==== SOURCE MATERIAL ====

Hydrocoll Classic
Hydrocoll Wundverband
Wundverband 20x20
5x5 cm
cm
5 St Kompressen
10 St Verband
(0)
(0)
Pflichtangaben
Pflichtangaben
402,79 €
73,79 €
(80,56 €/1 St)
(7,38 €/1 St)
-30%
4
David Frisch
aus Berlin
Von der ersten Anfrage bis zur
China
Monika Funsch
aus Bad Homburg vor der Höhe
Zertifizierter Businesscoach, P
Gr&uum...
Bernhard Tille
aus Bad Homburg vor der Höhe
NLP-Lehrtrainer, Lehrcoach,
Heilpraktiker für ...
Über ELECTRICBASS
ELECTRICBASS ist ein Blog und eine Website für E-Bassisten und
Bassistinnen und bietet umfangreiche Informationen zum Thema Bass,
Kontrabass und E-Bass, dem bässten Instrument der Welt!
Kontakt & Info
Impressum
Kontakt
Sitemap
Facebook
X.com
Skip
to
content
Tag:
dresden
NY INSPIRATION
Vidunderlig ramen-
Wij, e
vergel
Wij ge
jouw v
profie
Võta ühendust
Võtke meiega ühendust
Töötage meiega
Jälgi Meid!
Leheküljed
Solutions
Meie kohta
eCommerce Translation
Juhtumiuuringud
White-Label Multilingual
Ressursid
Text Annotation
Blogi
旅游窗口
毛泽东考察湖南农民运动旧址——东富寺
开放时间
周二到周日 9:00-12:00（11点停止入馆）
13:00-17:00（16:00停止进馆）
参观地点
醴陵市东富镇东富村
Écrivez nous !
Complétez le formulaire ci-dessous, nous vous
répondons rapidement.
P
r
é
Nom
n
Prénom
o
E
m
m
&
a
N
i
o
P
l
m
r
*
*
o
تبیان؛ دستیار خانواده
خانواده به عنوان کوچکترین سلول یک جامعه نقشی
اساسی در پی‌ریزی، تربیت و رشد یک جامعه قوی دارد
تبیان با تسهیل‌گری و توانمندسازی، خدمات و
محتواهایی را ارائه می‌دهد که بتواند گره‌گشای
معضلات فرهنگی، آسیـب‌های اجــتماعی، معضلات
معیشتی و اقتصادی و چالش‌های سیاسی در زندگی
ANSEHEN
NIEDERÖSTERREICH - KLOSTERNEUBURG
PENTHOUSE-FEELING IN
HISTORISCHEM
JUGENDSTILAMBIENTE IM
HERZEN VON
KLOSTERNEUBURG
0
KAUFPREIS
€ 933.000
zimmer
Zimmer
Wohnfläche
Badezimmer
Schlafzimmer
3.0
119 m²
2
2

====

◆ REQUIREMENT ◆
Please edit the lines above so that every "Wundverband" becomes "Wundauflage", and leave everything else unchanged.

◆ SOLUTION TO THE EXERCISE ◆
Hydrocoll Classic
Hydrocoll Wundauflage
Wundauflage 20x20
5x5 cm
cm
5 St Kompressen
10 St Verband
(0)
(0)
Pflichtangaben
Pflichtangaben
402,79 €
73,79 €
(80,56 €/1 St)
(7,38 €/1 St)
-30%
4
David Frisch
aus Berlin
Von der ersten Anfrage bis zur
China
Monika Funsch
aus Bad Homburg vor der Höhe
Zertifizierter Businesscoach, P
Gr&uum...
Bernhard Tille
aus Bad Homburg vor der Höhe
NLP-Lehrtrainer, Lehrcoach,
Heilpraktiker für ...
Über ELECTRICBASS
ELECTRICBASS ist ein Blog und eine Website für E-Bassisten und
Bassistinnen und bietet umfangreiche Informationen zum Thema Bass,
Kontrabass und E-Bass, dem bässten Instrument der Welt!
Kontakt & Info
Impressum
Kontakt
Sitemap
Facebook
X.com
Skip
to
content
Tag:
dresden
NY INSPIRATION
Vidunderlig ramen-
Wij, e
vergel
Wij ge
jouw v
profie
Võta ühendust
Võtke meiega ühendust
Töötage meiega
Jälgi Meid!
Leheküljed
Solutions
Meie kohta
eCommerce Translation
Juhtumiuuringud
White-Label Multilingual
Ressursid
Text Annotation
Blogi
旅游窗口
毛泽东考察湖南农民运动旧址——东富寺
开放时间
周二到周日 9:00-12:00（11点停止入馆）
13:00-17:00（16:00停止进馆）
参观地点
醴陵市东富镇东富村
Écrivez nous !
Complétez le formulaire ci-dessous, nous vous
répondons rapidement.
P
r
é
Nom
n
Prénom
o
E
m
m
&
a
N
i
o
P
l
m
r
*
*
o
تبیان؛ دستیار خانواده
خانواده به عنوان کوچکترین سلول یک جامعه نقشی
اساسی در پی‌ریزی، تربیت و رشد یک جامعه قوی دارد
تبیان با تسهیل‌گری و توانمندسازی، خدمات و
محتواهایی را ارائه می‌دهد که بتواند گره‌گشای
معضلات فرهنگی، آسیـب‌های اجــتماعی، معضلات
معیشتی و اقتصادی و چالش‌های سیاسی در زندگی
ANSEHEN
NIEDERÖSTERREICH - KLOSTERNEUBURG
PENTHOUSE-FEELING IN
HISTORISCHEM
JUGENDSTILAMBIENTE IM
HERZEN VON
KLOSTERNEUBURG
0
KAUFPREIS
€ 933.000
zimmer
Zimmer
Wohnfläche
Badezimmer
Schlafzimmer
3.0
119 m²
2
2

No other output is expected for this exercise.